Hier setzen Sitzbankspezialisten wie etwa Bagster oder Jungbluth an. Bei der Firma Bagster zum Beispiel kann der Kunde den Nachrüstsattel online konfigurieren: In einer Suchmaske wählt er sein Motorrad aus und stellt in sieben Schritten eine Sitzbank mit unterschiedlicher Polsterdicke für Fahrer und Beifahrer zusammen. Oder er konfiguriert eine Maßsitzbank, bei der er Parameter für Sitzflächenhöhen und -längen in einer Skala von minus zwei bis plus zwei vorgeben kann.

Zudem lassen sich ausgefallene Farbkombinationen und gestickte Schriftzüge realisieren. Für alle sieben Teile der Sitzfläche und die Randverstärkung stehen 28 Farben zur Wahl. Die Bestellung muss allerdings einer der kooperierenden Händler übernehmen.

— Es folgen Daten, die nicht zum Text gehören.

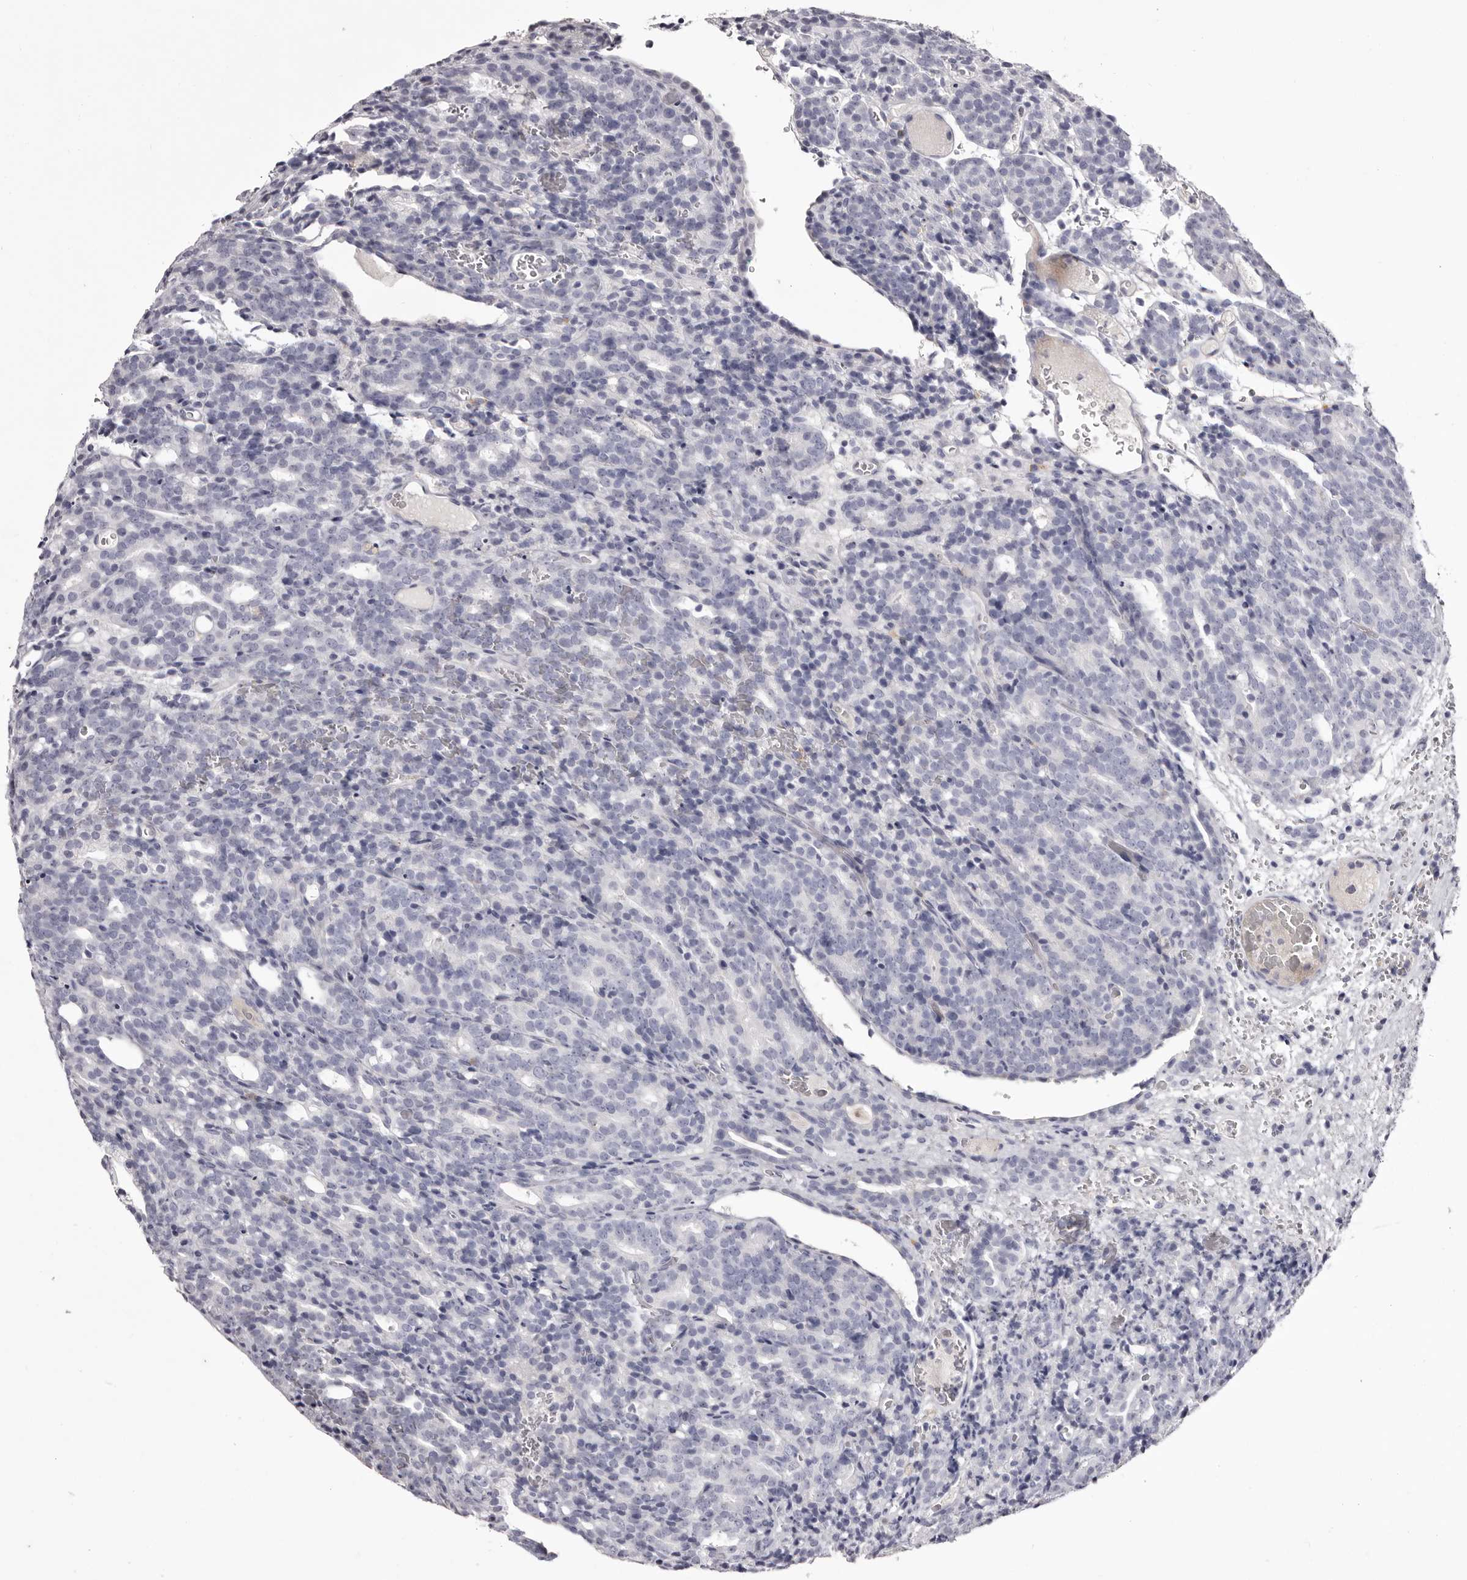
{"staining": {"intensity": "negative", "quantity": "none", "location": "none"}, "tissue": "prostate cancer", "cell_type": "Tumor cells", "image_type": "cancer", "snomed": [{"axis": "morphology", "description": "Adenocarcinoma, High grade"}, {"axis": "topography", "description": "Prostate"}], "caption": "An immunohistochemistry image of prostate cancer (high-grade adenocarcinoma) is shown. There is no staining in tumor cells of prostate cancer (high-grade adenocarcinoma).", "gene": "CA6", "patient": {"sex": "male", "age": 62}}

Einen anderen Weg geht Marc Steinike, Chef der Sitzbank-Schmiede in Darmstadt. „Es gibt keinen Universalhintern, jeder Mensch ist anders gebaut“, sagt der frühere Orthopädie-Schuhmacher. Das Gewicht des Fahrers müsse auf das gesamte Gesäß gleichmäßig verteilt werden, damit sich Komfort einstellt. Er fertigt das Polster exakt nach den Wünschen und der Physiognomie des Kunden, und zwar auf der Basis der Originalsitzbank. Die neue Polsterung wird in mehreren Schichten aus verschieden festem Verbundschaum auf die Unterschale aufgebracht und in Form geschliffen.

Von Geleinlagen hält Steinike im Gegensatz zu Mitbewerbern nichts: „Die sind für inaktives Sitzen, etwa in einem Rollstuhl oder einem Krankenbett. Aber auf dem Motorrad ist man ständig aktiv, mit Gel verliert der Fahrer das "Popometer", also das Gefühl fürs Fahrzeug.“

Nach Fertigstellung der Sitzbank ist ein Test durch den Kunden vorgesehen. Der Biker fährt das neue Sitzmöbel zur Probe und füllt einen Fragebogen aus. Dann schickt er das Bauteil zur weiteren Bearbeitung zurück. Für Kunden, die die Route der Probefahrt nach Darmstadt legen, hält der Betrieb eine 3D-Messung mit einer Messmatte parat, die auf die Sitzbank gelegt wird. Anhand von 1024 Messpunkten lassen sich per Computer die Stellen ermitteln, an denen der Druck auf das Gesäß am größten ist - die Abbildung ähnelt dem Bild einer Wärmekamera. So wissen die Sitzbankbauer, wo die Druckspitzen liegen und legen dort noch einmal Hand an.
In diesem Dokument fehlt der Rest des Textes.